Suddenly, Thai's military government, which at its core is anti-Western, would love to throw out Western tourists if they weren't so economically vital, and sometimes makes me nervous, doesn't seem so bad.

http://www.nytimes.com/2016/08/17/w...n-region&region=top-news&WT.nav=top-news&_r=0


----------



## TundraGreen (Jul 15, 2010)

From my reading it sounded like they bought on Ejido land and at least some of them knew that the titles had question marks associated with them, but they decided to risk it. It sounds like that was a bad decision.


----------



## Gatos (Aug 16, 2016)

TundraGreen said:


> From my reading it sounded like they bought on Ejido land and at least some of them knew that the titles had question marks associated with them, but they decided to risk it. It sounds like that was a bad decision.


That is my read as well. Sounds like it is not a new situation. Many of the people involved had already taken steps to deal with the situation - some chose not to apparently.

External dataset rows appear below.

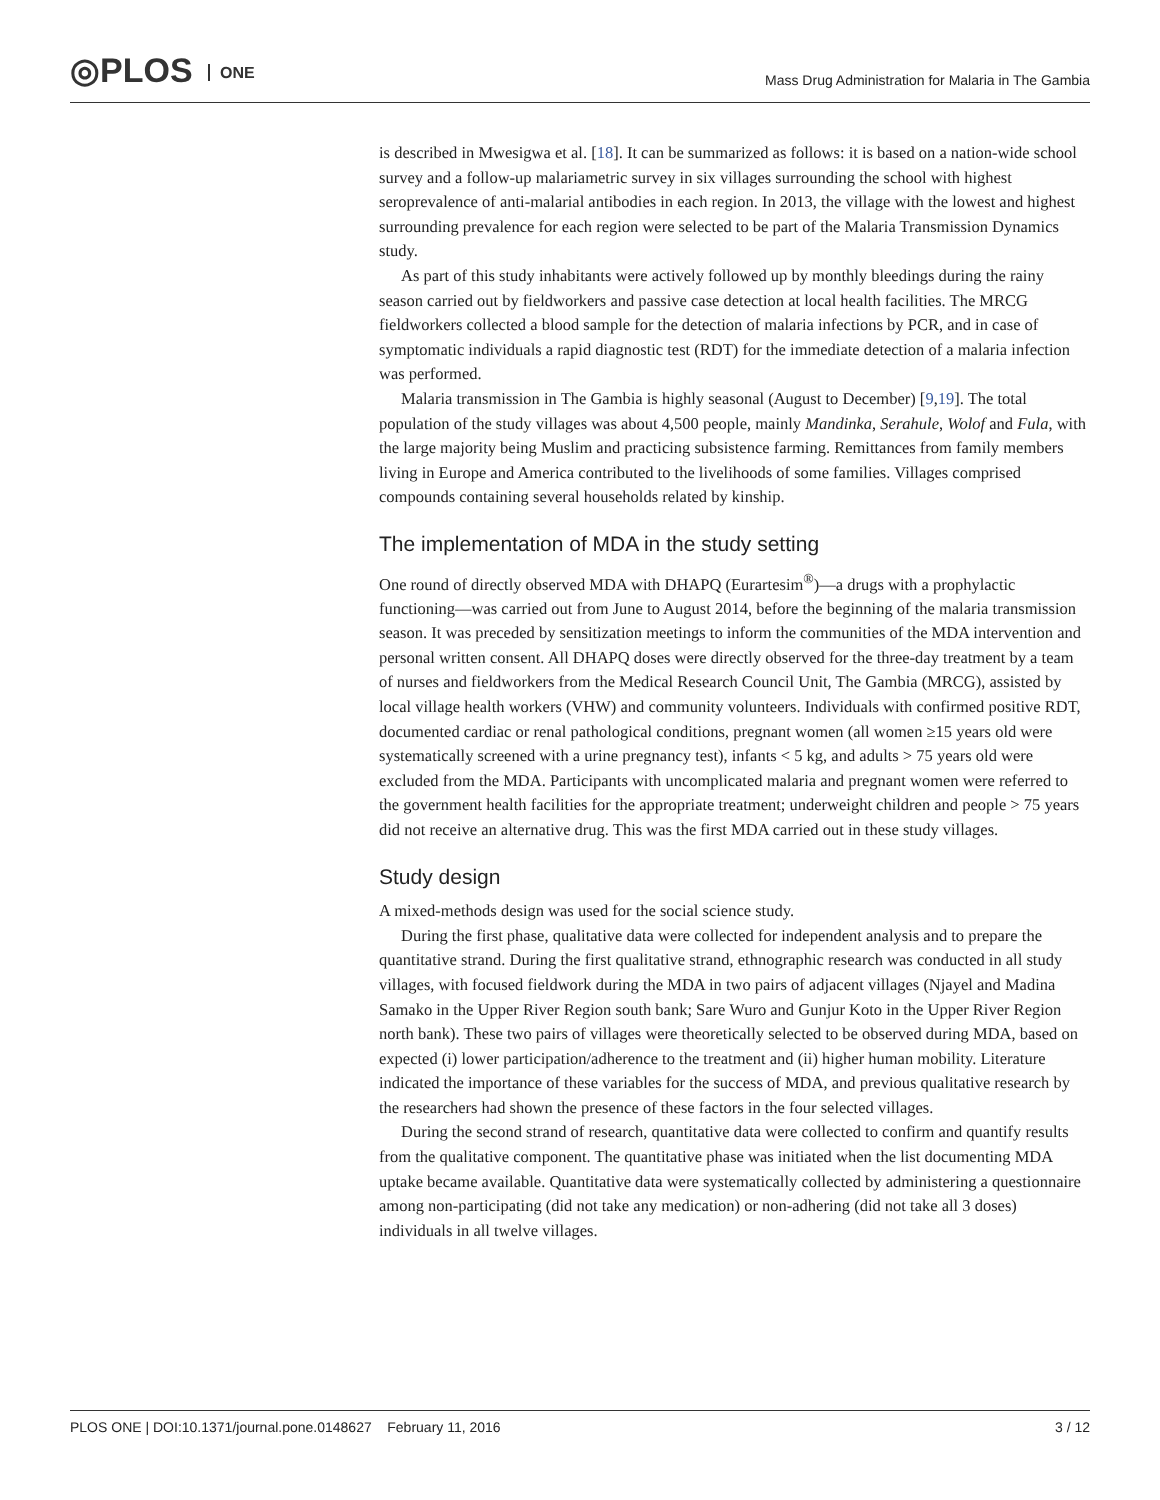◎PLOS ONE
Mass Drug Administration for Malaria in The Gambia
is described in Mwesigwa et al. [18]. It can be summarized as follows: it is based on a nation-wide school survey and a follow-up malariametric survey in six villages surrounding the school with highest seroprevalence of anti-malarial antibodies in each region. In 2013, the village with the lowest and highest surrounding prevalence for each region were selected to be part of the Malaria Transmission Dynamics study.
As part of this study inhabitants were actively followed up by monthly bleedings during the rainy season carried out by fieldworkers and passive case detection at local health facilities. The MRCG fieldworkers collected a blood sample for the detection of malaria infections by PCR, and in case of symptomatic individuals a rapid diagnostic test (RDT) for the immediate detection of a malaria infection was performed.
Malaria transmission in The Gambia is highly seasonal (August to December) [9,19]. The total population of the study villages was about 4,500 people, mainly Mandinka, Serahule, Wolof and Fula, with the large majority being Muslim and practicing subsistence farming. Remittances from family members living in Europe and America contributed to the livelihoods of some families. Villages comprised compounds containing several households related by kinship.
The implementation of MDA in the study setting
One round of directly observed MDA with DHAPQ (Eurartesim<sup>®</sup>)—a drugs with a prophylactic functioning—was carried out from June to August 2014, before the beginning of the malaria transmission season. It was preceded by sensitization meetings to inform the communities of the MDA intervention and personal written consent. All DHAPQ doses were directly observed for the three-day treatment by a team of nurses and fieldworkers from the Medical Research Council Unit, The Gambia (MRCG), assisted by local village health workers (VHW) and community volunteers. Individuals with confirmed positive RDT, documented cardiac or renal pathological conditions, pregnant women (all women ≥15 years old were systematically screened with a urine pregnancy test), infants < 5 kg, and adults > 75 years old were excluded from the MDA. Participants with uncomplicated malaria and pregnant women were referred to the government health facilities for the appropriate treatment; underweight children and people > 75 years did not receive an alternative drug. This was the first MDA carried out in these study villages.
Study design
A mixed-methods design was used for the social science study.
During the first phase, qualitative data were collected for independent analysis and to prepare the quantitative strand. During the first qualitative strand, ethnographic research was conducted in all study villages, with focused fieldwork during the MDA in two pairs of adjacent villages (Njayel and Madina Samako in the Upper River Region south bank; Sare Wuro and Gunjur Koto in the Upper River Region north bank). These two pairs of villages were theoretically selected to be observed during MDA, based on expected (i) lower participation/adherence to the treatment and (ii) higher human mobility. Literature indicated the importance of these variables for the success of MDA, and previous qualitative research by the researchers had shown the presence of these factors in the four selected villages.
During the second strand of research, quantitative data were collected to confirm and quantify results from the qualitative component. The quantitative phase was initiated when the list documenting MDA uptake became available. Quantitative data were systematically collected by administering a questionnaire among non-participating (did not take any medication) or non-adhering (did not take all 3 doses) individuals in all twelve villages.
PLOS ONE | DOI:10.1371/journal.pone.0148627 February 11, 2016 3 / 12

We live nowhere near the coast - but we did use a legitimate big name real estate agency when we bought. We also had the title researched (and backed) by a well respected notary. We also bought in a developed fraccianamiento. Don't think we could be mistaken for squatters.


----------



## citlali (Mar 4, 2013)

beware of ejido or indian land.. Foreigner thinks they are smart and have a loophole with trust prestanombre and I do not know what else but they will lose every time.. same deal happened in a lot of places on the coast.. As long as land values do not go straight up, greed is not involve but when greed or seller remorse sets in say good by to your property. Why people buy ejido land on beautiful deserted places is beyond me.. Some are lucky and everything is fine and some lose ..that is life in Mexico.


----------



## Isla Verde (Oct 19, 2011)

TundraGreen said:


> From my reading it sounded like they bought on Ejido land and at least some of them knew that the titles had question marks associated with them, but they decided to risk it. It sounds like that was a bad decision.


That's what I think too. The article makes it sound like they were all good people who got screwed over by the evil Mexican authorities, but it's a bit more complicated than that.


----------



## lagoloo (Apr 12, 2011)

Isla Verde said:


> That's what I think too. The article makes it sound like they were all good people who got screwed over by the evil Mexican authorities, but it's a bit more complicated than that.


Agree. A friend of mine, upon learning that I was moving here, advised me to NEVER buy property in Mexico because it could be taken away any time. He "knew" this because a friend of his got into exactly the situation described in the article. It's called "gambling".


----------



## AlanMexicali (Jun 1, 2011)

Meritorious-MasoMenos said:


> I only know Tulum from before it became chic. i don't move to chic places and though it's stunningly beautiful, would never consider it. Still, I had thought it was relatively well run, nothing like former "paradise" of Acapulco.
> 
> So, this NY Times story today surprised me. We've had Tulum residents on the board. I'd love to hear their views.
> 
> ...



Negotiations in Tulum could end disputes

There seems to be a conflict in reports of what really happened in June.


----------



## citlali (Mar 4, 2013)

as usual in Mexico nothing is ever clear and there are always a zillion sides to any story..


----------